TEXT SEGMENT:
○ ○ ○ ○ ○ ○ ○

Featured is a quote from LWN indicting the "software industry" and its "brittle dependencies". What's ironic about this? It's squarely about the parts of the software industry that deal in things that are _not_ meant to be painted in the browser.

If you want a solution to the (perceived) churn, it's funnily enough right in the quote from Mark Pilgrim: "I've migrated to HTML 4". HTML is almost certainly not going to end up drifting in such a way that DJB's qhasm bibliography page[1] is ever going to break. HTML and the Web standards in general are, with extremely rare exceptions, cumulative. It's pretty frightening how many technical people don't understand this; the Web is intentionally engineered to serve as "the infrastructure for handling humanity's publishing needs indefinitely"[2]. More frightening is that the biggest threat to this are people like the author here who treat the Web as if it's like any other thing that the computing industry puts out—i.e., already perennially broken. This is dangerous because it anachronistically cedes power to folks who'd try to argue at some point in the future that the things about the Web that they'd like to break (and might be in a position to break e.g. due to browser monopoly) are justified and no big deal, really.

The author goes on to call out the Web ("of rubbish") as "user-hostile". Shortly afterward, he or she writes that "PDF makes a stand against the churn". More accurately, PDF makes a stand against the user, by prioritizing authors' creative whims over the reader's needs. This happens again later in their remarks about PDFs being page-oriented: "you are fundamentally not in control of the reading experience." The "you" here is not you, the actual reader. The control they refer to is, once again, the author's.

You get other poor arguments—that PDFs are "offlineable" "files" that can be distributed "decentralized", none of which are accurate criticisms against what HTML lacks—unless those Java documentation zipballs that seemingly every university student enrolled in a CS program in the early 2000s was made to download are a collective hallucination.

And it gets worse from there. Cute stunt to grab attention and all, but the arguments are fundamentally bankrupt.

1. http://cr.yp.to/qhasm/literature.html

2. https://news.ycombinator.com/item?id=27368632



Thank you for this detailed response!!

○ ○ ○ ○ ○ ○ ○

RECORD EXCERPTS:
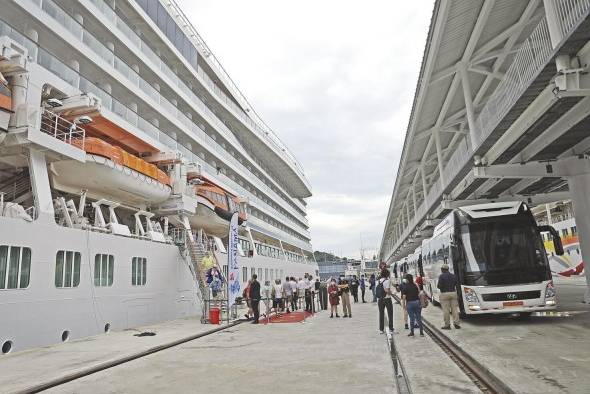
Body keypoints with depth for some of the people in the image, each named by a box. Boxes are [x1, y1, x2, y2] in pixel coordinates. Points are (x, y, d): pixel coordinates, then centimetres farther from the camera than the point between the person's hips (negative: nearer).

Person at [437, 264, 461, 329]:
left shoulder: (441, 276, -8)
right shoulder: (453, 276, 9)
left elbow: (439, 286, -12)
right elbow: (457, 285, 11)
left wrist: (437, 285, 7)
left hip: (444, 294, -5)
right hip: (453, 293, 5)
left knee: (446, 310, 0)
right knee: (455, 309, 8)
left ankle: (447, 325, 4)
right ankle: (456, 323, 8)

○ ○ ○ ○ ○ ○ ○

REQUIRED WORK:
Can you repeat the comment on HTML and PDF word for word, starting at "The author goes" and continuing up to and including "again, the author's."?

YOUR SOLUTION:
The author goes on to call out the Web ("of rubbish") as "user-hostile". Shortly afterward, he or she writes that "PDF makes a stand against the churn". More accurately, PDF makes a stand against the user, by prioritizing authors' creative whims over the reader's needs. This happens again later in their remarks about PDFs being page-oriented: "you are fundamentally not in control of the reading experience." The "you" here is not you, the actual reader. The control they refer to is, once again, the author's.